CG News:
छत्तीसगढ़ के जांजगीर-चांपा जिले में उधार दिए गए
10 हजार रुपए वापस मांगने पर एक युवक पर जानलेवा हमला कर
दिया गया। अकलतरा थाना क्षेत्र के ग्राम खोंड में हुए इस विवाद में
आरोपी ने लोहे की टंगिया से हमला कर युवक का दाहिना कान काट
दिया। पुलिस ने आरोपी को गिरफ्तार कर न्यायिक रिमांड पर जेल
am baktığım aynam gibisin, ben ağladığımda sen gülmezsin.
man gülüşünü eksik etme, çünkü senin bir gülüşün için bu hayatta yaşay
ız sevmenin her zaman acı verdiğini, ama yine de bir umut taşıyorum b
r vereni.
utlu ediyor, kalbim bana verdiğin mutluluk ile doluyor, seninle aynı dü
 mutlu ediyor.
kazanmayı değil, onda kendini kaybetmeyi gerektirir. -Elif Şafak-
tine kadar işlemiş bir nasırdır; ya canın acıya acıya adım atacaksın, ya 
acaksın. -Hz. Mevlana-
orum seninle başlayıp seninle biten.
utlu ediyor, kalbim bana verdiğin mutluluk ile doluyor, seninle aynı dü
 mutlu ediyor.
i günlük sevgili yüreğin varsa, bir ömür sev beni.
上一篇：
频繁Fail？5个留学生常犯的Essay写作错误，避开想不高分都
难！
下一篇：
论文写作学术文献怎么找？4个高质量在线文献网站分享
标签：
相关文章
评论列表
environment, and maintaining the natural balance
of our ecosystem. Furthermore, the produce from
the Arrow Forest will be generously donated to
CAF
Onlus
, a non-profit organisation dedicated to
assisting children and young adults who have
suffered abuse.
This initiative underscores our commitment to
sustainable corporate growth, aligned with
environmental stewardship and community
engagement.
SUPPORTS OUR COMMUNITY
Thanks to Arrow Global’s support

:::

### EXERCISE REQUIREMENTS
Rewrite the listing above with "organisation" replaced by "organization" and everything else left unchanged.

### COMPLETED TASK
CG News:
छत्तीसगढ़ के जांजगीर-चांपा जिले में उधार दिए गए
10 हजार रुपए वापस मांगने पर एक युवक पर जानलेवा हमला कर
दिया गया। अकलतरा थाना क्षेत्र के ग्राम खोंड में हुए इस विवाद में
आरोपी ने लोहे की टंगिया से हमला कर युवक का दाहिना कान काट
दिया। पुलिस ने आरोपी को गिरफ्तार कर न्यायिक रिमांड पर जेल
am baktığım aynam gibisin, ben ağladığımda sen gülmezsin.
man gülüşünü eksik etme, çünkü senin bir gülüşün için bu hayatta yaşay
ız sevmenin her zaman acı verdiğini, ama yine de bir umut taşıyorum b
r vereni.
utlu ediyor, kalbim bana verdiğin mutluluk ile doluyor, seninle aynı dü
 mutlu ediyor.
kazanmayı değil, onda kendini kaybetmeyi gerektirir. -Elif Şafak-
tine kadar işlemiş bir nasırdır; ya canın acıya acıya adım atacaksın, ya 
acaksın. -Hz. Mevlana-
orum seninle başlayıp seninle biten.
utlu ediyor, kalbim bana verdiğin mutluluk ile doluyor, seninle aynı dü
 mutlu ediyor.
i günlük sevgili yüreğin varsa, bir ömür sev beni.
上一篇：
频繁Fail？5个留学生常犯的Essay写作错误，避开想不高分都
难！
下一篇：
论文写作学术文献怎么找？4个高质量在线文献网站分享
标签：
相关文章
评论列表
environment, and maintaining the natural balance
of our ecosystem. Furthermore, the produce from
the Arrow Forest will be generously donated to
CAF
Onlus
, a non-profit organization dedicated to
assisting children and young adults who have
suffered abuse.
This initiative underscores our commitment to
sustainable corporate growth, aligned with
environmental stewardship and community
engagement.
SUPPORTS OUR COMMUNITY
Thanks to Arrow Global’s support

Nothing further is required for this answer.